Sound too, can play a role in our mood and outlook. Imagine sitting in your favorite spot with the most soothing sound you can imagine; perhaps water sounds, ocean waves or babbling brook. Now imagine sitting in that same spot and the sounds of traffic and sirens are all that you hear. At the onset of a grating sound there is commonly a physical response of tension and possibly a low-level anxiety. That tension can grow if the sound invasion goes unabated and suddenly you realize you cannot hear yourself think.

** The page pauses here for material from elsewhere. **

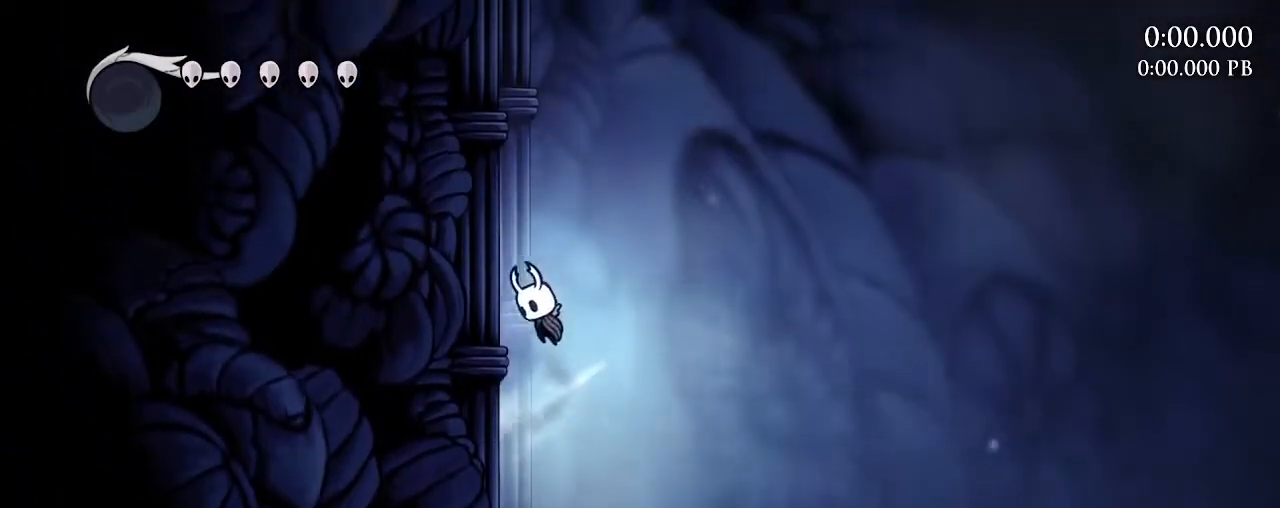
{"keys": ["a"], "mouse": [], "mouse_move": "still", "events": [[67, "space", "up"], [200, "a", "up"], [200, "d", "down"], [250, "a", "down"], [250, "d", "up"], [300, "mouse_right", "down"], [350, "mouse_right", "up"]]}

Surrounding ourselves with pleasant sounds is not always practical, but we do have some ways in which we can alter the sound environment. In addition to adding a sound source with strains pleasing to the ear, we can focus on the sound we add to the song of life. Listen to your voice; is it well modulated and pleasing to the listener? Do you have a smile in your voice and kindness in your tone? You can share your own brand of happiness through the timbre of your spoken words. Moving quietly can also express calm and a sense of peace. Do you make a point of walking down a hallway with open doors lightly, or do you make your presence known with a firm step. Remind yourself that the sounds you create in your movement may impact those around you and possibly add tension when it is not necessary to do so.
Paying attention to the sound, to silence, and our physical and emotional response to them is part of the mindfulness that allows us to find more happiness in our days and to share our happiness in subtle ways.